Raking is always2 going to reduce standard errors compared to not using the auxiliary information. This is good. But that means optimising the design for IPW estimation isn’t necessarily going to optimise it for raking estimation. This is bad.
We can still use Neyman allocation; we just need to replace the standard deviation of the influence functions with the conditional standard errors given the auxiliary information3. This is good. The problem is that we don’t know the conditional standard errors and there’s no obvious way to estimate them from data. This is bad.

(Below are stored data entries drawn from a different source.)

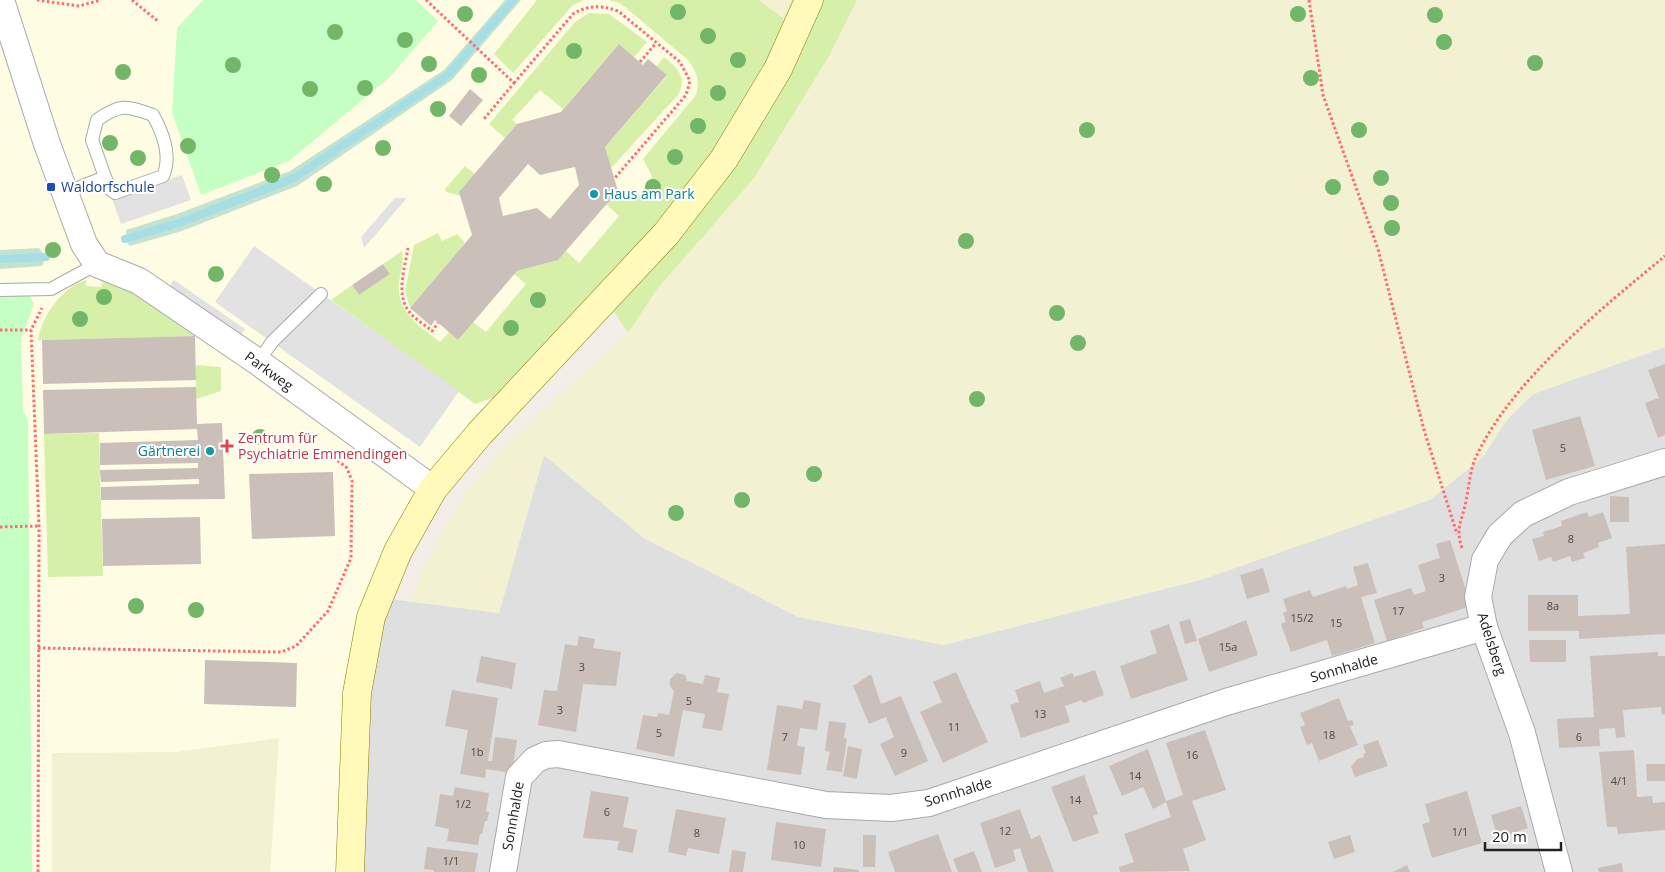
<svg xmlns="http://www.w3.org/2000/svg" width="1665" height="872" font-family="'Open Sans',sans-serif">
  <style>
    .residential { fill: #e0dfdf }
    .education { fill: #fffce4 }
    .farmland { fill: #f2f1d2 }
    .grass { fill: #d6f0aa }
    .wetland { fill: #c3e2d0 }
    .park { fill: #c6ffc3 }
    .parking { fill: #e2e2e2 }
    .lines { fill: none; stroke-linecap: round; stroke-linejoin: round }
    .stream { stroke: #a5dee4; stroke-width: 8 }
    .building { fill: #cbbfba; fill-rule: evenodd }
    .lane-casing { stroke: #a9a9a9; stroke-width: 14 }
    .street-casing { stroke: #a9a9a9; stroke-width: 28 }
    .secondary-casing { stroke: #817f00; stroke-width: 29 }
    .path { stroke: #ff6c70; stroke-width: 3; stroke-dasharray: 2.5 2.5; stroke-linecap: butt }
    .lane { stroke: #fff; stroke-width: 12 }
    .street { stroke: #fff; stroke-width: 26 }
    .secondary { stroke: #fffab9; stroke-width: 28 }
    .tree { fill: #72b66a }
    .transit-dot { fill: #1a4fb4; stroke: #fff; stroke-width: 2 }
    .culture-dot { fill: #0f9aa8; stroke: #fff; stroke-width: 2 }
    .health-dot { fill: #e0444e; stroke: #fff; stroke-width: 2 }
    .labels { text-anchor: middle; stroke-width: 4; stroke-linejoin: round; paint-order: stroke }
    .number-label { font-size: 11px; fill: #4c4948 }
    .transit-label { font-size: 14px; fill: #164399; stroke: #fff; text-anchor: start }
    .culture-label { font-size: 14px; fill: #0d838f; stroke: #fff; text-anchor: start }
    .street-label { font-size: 14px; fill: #222; stroke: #fff }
    .health-label { font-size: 14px; fill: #be3a42; stroke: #fff; text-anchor: start }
  </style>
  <rect width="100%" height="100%" fill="#f3eee8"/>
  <!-- residential -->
  <polygon class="residential" points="1665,347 1665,872 337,872 366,596 499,613 544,455 644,538 798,617 944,645 1483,457 1506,421 1533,394"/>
  <!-- education -->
  <polygon class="education" points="0,0 792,0 598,287 483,409 426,483 393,539 337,872 0,872"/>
  <!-- farmland -->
  <g class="farmland">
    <polygon points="759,0 792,0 784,20"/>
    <polygon points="857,0 1665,0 1665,347 1533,394 1506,421 1483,457 1430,500 1201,580 944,645 798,617 644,538 544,455 499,613 411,601 425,564 462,497 504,446 628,333 657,289 754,178 829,56"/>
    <polygon points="279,738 270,872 52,872 52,753 177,752"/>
  </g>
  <!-- grass -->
  <g class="grass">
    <polygon points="537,0 584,0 573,5 513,73 494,54"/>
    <path d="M608,0H759L784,19L792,0H857L829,56L754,178L657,289L628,333L598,287L495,397L475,404L331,300L352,285L359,295L390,274L383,264L402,251C404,260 401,273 399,282C396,312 419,325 440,342L449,332L458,340L473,322L486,332L526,284L514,274L517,271L558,260L566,251L579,263L619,216L606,204L618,192L640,196L652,176L643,159L696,95C700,80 697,72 688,60L620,3Z"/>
    <polygon points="589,13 609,14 647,42 634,57 619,44 563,109 540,90 512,120 517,124 505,138 489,124 575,22"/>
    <path d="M664,57C677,67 688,77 678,95L611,168L605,147L667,76L657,66Z"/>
    <polygon points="465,166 475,174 461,196 446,192 445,189"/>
    <polygon points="438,233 442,241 457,234 465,243 410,308 405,291 414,245"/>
    <path d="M86,280V286L101,287L103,281L120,284L201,336L38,340C41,317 63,286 86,280Z"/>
    <polygon points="196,365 221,367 221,391 196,399"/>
    <polygon points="99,433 103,576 48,577 44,434"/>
  </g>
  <!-- wetland -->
  <g class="wetland">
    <polygon points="505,0 521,0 452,80 297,186 182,231 130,246 127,242 126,230 177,214 290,171 444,70"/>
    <polygon points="39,248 46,257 42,266 0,269 0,250"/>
  </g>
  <!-- park -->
  <g class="park">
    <polygon points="203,0 416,0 438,21 390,77 289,161 201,195 172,112 177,28"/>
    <polygon points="29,295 34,304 21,339 23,411 28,420 32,872 0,872 0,297"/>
  </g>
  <!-- parking -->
  <g class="parking">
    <polygon points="182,175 191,200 121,224 112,199"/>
    <polygon points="395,198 407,198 364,248 361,237"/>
    <polygon points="254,246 459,391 420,447 215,302"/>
    <polygon points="174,280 245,329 239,338 168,289"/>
  </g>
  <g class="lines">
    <!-- stream -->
    <g class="stream">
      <polyline points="125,239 179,223 294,178 448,75 513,0"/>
      <polyline points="0,259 46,257"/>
    </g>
  </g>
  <!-- building -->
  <g class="building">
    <path d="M619,44L643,65L648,59L667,75L605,147L618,191L558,260L517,271L458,340L435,320L431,326L410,308L472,235L459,192L517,124L561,112ZM528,164L540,175L575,167L579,185L550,219L537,208L503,216L499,198Z"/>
    <polygon points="470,89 483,100 461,126 449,116"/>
    <polygon points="383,264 390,274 359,295 352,285"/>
    <polygon points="195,336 196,380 43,384 42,340"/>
    <polygon points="1665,364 1665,435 1658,438 1645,403 1659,398 1648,370"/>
    <polygon points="196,387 197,424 222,423 225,499 101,500 101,487 199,484 199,479 101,482 100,470 198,468 198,463 100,465 100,443 198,440 197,429 44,434 43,390"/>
    <polygon points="1580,416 1595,466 1546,480 1532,430"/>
    <polygon points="333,472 335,536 252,539 249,474"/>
    <polygon points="1610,496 1629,497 1629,522 1610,522"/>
    <polygon points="1587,512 1589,517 1603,512 1612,538 1598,543 1599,547 1583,553 1585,558 1572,562 1570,556 1553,562 1551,557 1539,561 1532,539 1544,536 1543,532 1562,526 1561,521"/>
    <polygon points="200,517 201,564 103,566 102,519"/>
    <polygon points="1450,540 1471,606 1422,622 1424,628 1387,641 1374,600 1411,588 1414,595 1426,591 1418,565 1440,558 1436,544"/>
    <polygon points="1665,544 1665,634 1579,639 1579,631 1528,631 1528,595 1578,595 1578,616 1630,614 1626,547"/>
    <polygon points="1368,563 1377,593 1361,597 1375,643 1332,656 1327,640 1291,652 1281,624 1286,622 1283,613 1287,611 1283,599 1310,590 1313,597 1346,586 1347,589 1358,585 1353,567"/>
    <polygon points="1263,568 1270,592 1247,599 1240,575"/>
    <polygon points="1190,619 1197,641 1185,644 1179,622"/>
    <polygon points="1246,620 1258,655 1209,672 1198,639"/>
    <polygon points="1169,624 1188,680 1131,699 1120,666 1157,653 1150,631"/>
    <polygon points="579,636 595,639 593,648 621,652 616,686 583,684 576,732 538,725 544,690 557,691 565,644 577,646"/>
    <polygon points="1529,640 1566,640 1566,662 1530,662"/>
    <polygon points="1658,652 1658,656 1665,656 1665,714 1662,715 1661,707 1623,710 1625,737 1616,738 1615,728 1599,729 1600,746 1559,748 1557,719 1594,717 1590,656"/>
    <polygon points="481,656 516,663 512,689 476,682"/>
    <polygon points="205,660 297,663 296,707 204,704"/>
    <polygon points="1095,670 1104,695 1083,703 1082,700 1065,706 1070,722 1021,738 1010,705 1019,702 1015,690 1040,681 1044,693 1064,686 1060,678 1072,673 1074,677"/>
    <polygon points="956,672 988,742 943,763 920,712 942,702 933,682"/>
    <polygon points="677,673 685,675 687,681 703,684 705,675 720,678 717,692 729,694 722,731 702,728 705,714 683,710 674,757 636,749 643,715 657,717 658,713 669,715 674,691 670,686 670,679"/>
    <polygon points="871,674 881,704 901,696 928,761 895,776 880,744 894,737 886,717 869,724 853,686"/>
    <polygon points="452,690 498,698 488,761 492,761 495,737 517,740 512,773 486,769 485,778 460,774 468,730 445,726"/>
    <polygon points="1339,698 1348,721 1352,720 1354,725 1350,726 1358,745 1319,761 1312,743 1307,745 1300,727 1305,725 1300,713"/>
    <polygon points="804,700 821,703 817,730 800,728 797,746 805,747 801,775 767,770 777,705 802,709"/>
    <polygon points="829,721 846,723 844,738 847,739 842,772 826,770 830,752 825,751"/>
    <polygon points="1205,730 1226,790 1192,801 1206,840 1183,849 1190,871 1120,872 1119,867 1134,862 1124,834 1171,817 1166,802 1153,809 1143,787 1122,796 1109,766 1148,749 1166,801 1183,795 1166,743"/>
    <polygon points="1378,740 1388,766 1355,777 1351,767 1357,759 1364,757 1363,754 1366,753 1363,745"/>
    <polygon points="848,746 862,749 857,779 843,776"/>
    <polygon points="1634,750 1637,797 1652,796 1653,803 1665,802 1665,830 1618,834 1617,827 1607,827 1599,752"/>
    <polygon points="1646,764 1665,764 1665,781 1647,781"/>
    <polygon points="1084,775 1098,814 1093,816 1099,833 1073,842 1051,787"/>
    <polygon points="455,787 489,793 486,811 489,812 487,821 485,821 482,834 480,834 478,845 447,841 449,829 435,826 440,794 453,796"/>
    <polygon points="591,791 629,797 623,827 637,830 633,853 617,850 619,841 583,838"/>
    <polygon points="1467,791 1482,843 1432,858 1422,824 1430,822 1425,804"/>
    <polygon points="1521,806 1528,828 1498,838 1491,815"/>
    <polygon points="676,809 726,818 719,854 688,848 686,856 668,852"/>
    <polygon points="1020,809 1031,839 1040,835 1054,872 1028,872 1020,848 1013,850 1016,861 995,868 980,823"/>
    <polygon points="776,822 826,829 821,867 771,860"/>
    <polygon points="938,834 952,872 895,872 888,852"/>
    <polygon points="863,835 876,835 875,867 863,867"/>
    <polygon points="1350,835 1355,852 1334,859 1328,842"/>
    <polygon points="427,847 478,853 475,872 434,872 434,870 424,869"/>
    <polygon points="732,850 746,852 743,872 729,872"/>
    <polygon points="974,851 982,872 958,872 953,859"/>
    <polygon points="1622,863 1623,872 1599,872 1598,868"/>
    <polygon points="1407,865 1410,872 1393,872"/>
    <polygon points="834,867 859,870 859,872 833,872"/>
  </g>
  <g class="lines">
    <!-- lane casing -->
    <g class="lane-casing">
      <g id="lane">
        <path d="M65,193L105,177L110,189L115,193L163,176C172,156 163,133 153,115C127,106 121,103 97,120L92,140L105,177"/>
        <polyline points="0,290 51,289 97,264"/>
        <polyline points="258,362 272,342 321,294"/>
      </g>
    </g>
    <!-- street casing -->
    <g class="street-casing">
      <g id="street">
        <polyline points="1,0 47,144 84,244 97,264 139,281 258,362 433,489"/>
        <polyline points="503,872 519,777 535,760 546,755 558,754 826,805 891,808 929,803 1226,702 1484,627"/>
        <polyline points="1559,872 1522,733 1484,627 1478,597 1485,560 1500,535 1523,514 1569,492 1665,462"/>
      </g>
    </g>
    <!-- secondary casing -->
    <g class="secondary-casing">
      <polyline id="secondary" points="350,872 357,693 371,617 398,551 433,489 480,433 666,234 724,159 778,69 809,0"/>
    </g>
    <!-- path -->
    <g class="path">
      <polyline points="37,0 79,6 101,0"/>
      <polyline points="132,0 159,22"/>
      <polyline points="426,0 514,83 484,119"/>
      <polyline points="1309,0 1323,95 1378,249 1424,430 1457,534"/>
      <polyline points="640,62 656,43"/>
      <path d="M514,83L573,14C588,5 601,5 618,11L680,62L690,81L686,95L614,179"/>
      <path d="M408,248C405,267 396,293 408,310C413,318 424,324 432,331L438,323"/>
      <polyline points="0,330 31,330"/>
      <polyline points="0,527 39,526"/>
      <path d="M1462,548C1455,527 1462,522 1466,501C1469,487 1470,469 1476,457C1511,381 1601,309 1665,256"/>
      <polyline points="38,648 281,652 296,646 328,611 351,558 352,481 347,468 337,460"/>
      <polyline points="38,872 39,526 31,330 42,308"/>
    </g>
    <!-- lane -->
    <use href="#lane" class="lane"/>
    <!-- street -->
    <use href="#street" class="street"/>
    <!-- secondary -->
    <use href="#secondary" class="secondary"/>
  </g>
  <!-- trees -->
  <g class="tree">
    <circle cx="678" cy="12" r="8"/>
    <circle cx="465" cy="14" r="8"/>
    <circle cx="1298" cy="14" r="8"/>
    <circle cx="1435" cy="15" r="8"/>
    <circle cx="335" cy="32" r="8"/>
    <circle cx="708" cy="36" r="8"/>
    <circle cx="405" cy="40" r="8"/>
    <circle cx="1444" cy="42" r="8"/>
    <circle cx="574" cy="51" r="8"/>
    <circle cx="738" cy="60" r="8"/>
    <circle cx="1535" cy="63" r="8"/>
    <circle cx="429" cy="64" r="8"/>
    <circle cx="233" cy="65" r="8"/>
    <circle cx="123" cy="72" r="8"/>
    <circle cx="479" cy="75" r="8"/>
    <circle cx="1311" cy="78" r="8"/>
    <circle cx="365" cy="88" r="8"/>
    <circle cx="310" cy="89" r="8"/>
    <circle cx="718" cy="93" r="8"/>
    <circle cx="438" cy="109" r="8"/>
    <circle cx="698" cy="126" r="8"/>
    <circle cx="1087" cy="130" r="8"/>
    <circle cx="1359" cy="130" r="8"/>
    <circle cx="110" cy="143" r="8"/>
    <circle cx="188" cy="146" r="8"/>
    <circle cx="383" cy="148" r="8"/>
    <circle cx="675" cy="157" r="8"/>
    <circle cx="138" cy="158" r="8"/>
    <circle cx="272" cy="175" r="8"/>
    <circle cx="1381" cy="178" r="8"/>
    <circle cx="324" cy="184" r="8"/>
    <circle cx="653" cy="187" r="8"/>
    <circle cx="1333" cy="187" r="8"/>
    <circle cx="1391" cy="203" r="8"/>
    <circle cx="1392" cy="228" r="8"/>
    <circle cx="966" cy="241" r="8"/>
    <circle cx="53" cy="250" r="8"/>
    <circle cx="216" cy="274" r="8"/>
    <circle cx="104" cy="297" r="8"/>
    <circle cx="538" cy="300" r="8"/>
    <circle cx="1057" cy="313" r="8"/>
    <circle cx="80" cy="319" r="8"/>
    <circle cx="511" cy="328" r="8"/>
    <circle cx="1078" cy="343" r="8"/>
    <circle cx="977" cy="399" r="8"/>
    <circle cx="260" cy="437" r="8"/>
    <circle cx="814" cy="474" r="8"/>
    <circle cx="742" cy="500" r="8"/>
    <circle cx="676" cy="513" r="8"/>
    <circle cx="136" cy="606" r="8"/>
    <circle cx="196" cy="610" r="8"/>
  </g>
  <!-- markers -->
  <rect class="transit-dot" x="46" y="182" width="10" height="10" rx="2.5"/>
  <g class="culture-dot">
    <circle cx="594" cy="194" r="5"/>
    <circle cx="210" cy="451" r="5"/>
  </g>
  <path class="health-dot" d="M224.5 438.5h5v5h5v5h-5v5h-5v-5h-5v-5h5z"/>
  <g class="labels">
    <!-- number labels -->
    <g class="number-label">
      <text x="1563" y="452">5</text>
      <text x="1571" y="543">8</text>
      <text x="1442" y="582">3</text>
      <text x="1553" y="610">8a</text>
      <text x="1398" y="615">17</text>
      <text x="1302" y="622">15/2</text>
      <text x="1336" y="627">15</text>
      <text x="1228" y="651">15a</text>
      <text x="582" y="671">3</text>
      <text x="689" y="705">5</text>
      <text x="560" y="714">3</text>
      <text x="1040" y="718">13</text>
      <text x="954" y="731">11</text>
      <text x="659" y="737">5</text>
      <text x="1329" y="739">18</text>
      <text x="785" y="741">7</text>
      <text x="1579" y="741">6</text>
      <text x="477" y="756">1b</text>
      <text x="904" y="757">9</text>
      <text x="1192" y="759">16</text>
      <text x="1135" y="780">14</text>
      <text x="1619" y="785">4/1</text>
      <text x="1075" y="804">14</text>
      <text x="463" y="808">1/2</text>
      <text x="607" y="816">6</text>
      <text x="1005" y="835">12</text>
      <text x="1460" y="836">1/1</text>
      <text x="697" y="837">8</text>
      <text x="799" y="849">10</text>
      <text x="451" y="865">1/1</text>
    </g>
    <!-- transit labels -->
    <g class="transit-label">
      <text x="61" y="192">Waldorfschule</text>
    </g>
    <!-- culture labels -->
    <g class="culture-label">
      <text x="604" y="199">Haus am Park</text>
      <text x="200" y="456" text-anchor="end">Gärtnerei</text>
    </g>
    <!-- street labels -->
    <g class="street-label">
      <text transform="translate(269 371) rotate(36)" y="5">Parkweg</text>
      <text transform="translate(1492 644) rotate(72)" y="5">Adelsberg</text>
      <text transform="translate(1344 668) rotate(-16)" y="5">Sonnhalde</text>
      <text transform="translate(958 792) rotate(-17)" y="5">Sonnhalde</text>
      <text transform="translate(513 816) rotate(-80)" y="5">Sonnhalde</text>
    </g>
    <!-- health labels -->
    <g class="health-label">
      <text x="238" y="443">Zentrum für<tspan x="238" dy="16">Psychiatrie Emmendingen</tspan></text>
    </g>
  </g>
  <!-- scale -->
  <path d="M1485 842v8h76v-8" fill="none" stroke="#222222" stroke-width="2.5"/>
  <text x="1492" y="842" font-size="15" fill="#222222" stroke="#ffffff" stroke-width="4" paint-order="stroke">20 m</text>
</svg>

This doesn’t seem to have a nice tidy solution, but we looked at various examples with a mixture of simulation and analysis and found:
- the optimal raking design is often quite different from the optimal IPW design in terms of stratum allocation
- however, optimal raking design typically had very similar efficiency for the raking estimator to the optimal IPW design
- you need to work quite hard to come up with a scenario where optimising the design for the IPW estimator does badly
So, it looks like optimising the design for the IPW estimator then doing raking/AIPW for the analysis actually does pretty well, which is good because that’s something we can usefully approximate.